━━━ Data records

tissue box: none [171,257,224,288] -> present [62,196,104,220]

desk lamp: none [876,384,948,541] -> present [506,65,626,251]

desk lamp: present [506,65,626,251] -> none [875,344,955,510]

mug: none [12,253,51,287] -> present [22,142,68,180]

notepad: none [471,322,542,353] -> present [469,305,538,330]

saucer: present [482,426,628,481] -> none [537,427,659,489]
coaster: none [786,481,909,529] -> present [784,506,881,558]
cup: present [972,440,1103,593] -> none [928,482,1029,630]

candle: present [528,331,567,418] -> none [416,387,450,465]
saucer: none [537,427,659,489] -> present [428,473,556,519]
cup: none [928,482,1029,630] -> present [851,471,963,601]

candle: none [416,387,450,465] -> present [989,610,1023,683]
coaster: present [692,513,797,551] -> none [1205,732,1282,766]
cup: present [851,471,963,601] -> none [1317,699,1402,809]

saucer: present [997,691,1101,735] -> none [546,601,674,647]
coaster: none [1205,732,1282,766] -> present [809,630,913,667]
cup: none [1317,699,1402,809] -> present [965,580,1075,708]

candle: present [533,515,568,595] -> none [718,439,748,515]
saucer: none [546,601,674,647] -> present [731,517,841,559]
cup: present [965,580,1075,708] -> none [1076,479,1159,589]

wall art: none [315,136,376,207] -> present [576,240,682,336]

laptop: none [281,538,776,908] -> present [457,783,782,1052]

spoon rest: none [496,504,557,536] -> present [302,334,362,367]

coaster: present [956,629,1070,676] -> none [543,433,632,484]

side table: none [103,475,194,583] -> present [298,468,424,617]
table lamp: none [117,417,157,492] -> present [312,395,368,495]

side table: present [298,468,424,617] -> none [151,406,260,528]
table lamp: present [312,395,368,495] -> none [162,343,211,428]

━━━━━━

→ **Try it**:
Please return the span of lines above that opens with the one containing "notepad: none [471,322,542,353]" and closes with the final line, both included, exactly as written and nothing more.

→ **Reply**:
notepad: none [471,322,542,353] -> present [469,305,538,330]

saucer: present [482,426,628,481] -> none [537,427,659,489]
coaster: none [786,481,909,529] -> present [784,506,881,558]
cup: present [972,440,1103,593] -> none [928,482,1029,630]

candle: present [528,331,567,418] -> none [416,387,450,465]
saucer: none [537,427,659,489] -> present [428,473,556,519]
cup: none [928,482,1029,630] -> present [851,471,963,601]

candle: none [416,387,450,465] -> present [989,610,1023,683]
coaster: present [692,513,797,551] -> none [1205,732,1282,766]
cup: present [851,471,963,601] -> none [1317,699,1402,809]

saucer: present [997,691,1101,735] -> none [546,601,674,647]
coaster: none [1205,732,1282,766] -> present [809,630,913,667]
cup: none [1317,699,1402,809] -> present [965,580,1075,708]

candle: present [533,515,568,595] -> none [718,439,748,515]
saucer: none [546,601,674,647] -> present [731,517,841,559]
cup: present [965,580,1075,708] -> none [1076,479,1159,589]

wall art: none [315,136,376,207] -> present [576,240,682,336]

laptop: none [281,538,776,908] -> present [457,783,782,1052]

spoon rest: none [496,504,557,536] -> present [302,334,362,367]

coaster: present [956,629,1070,676] -> none [543,433,632,484]

side table: none [103,475,194,583] -> present [298,468,424,617]
table lamp: none [117,417,157,492] -> present [312,395,368,495]

side table: present [298,468,424,617] -> none [151,406,260,528]
table lamp: present [312,395,368,495] -> none [162,343,211,428]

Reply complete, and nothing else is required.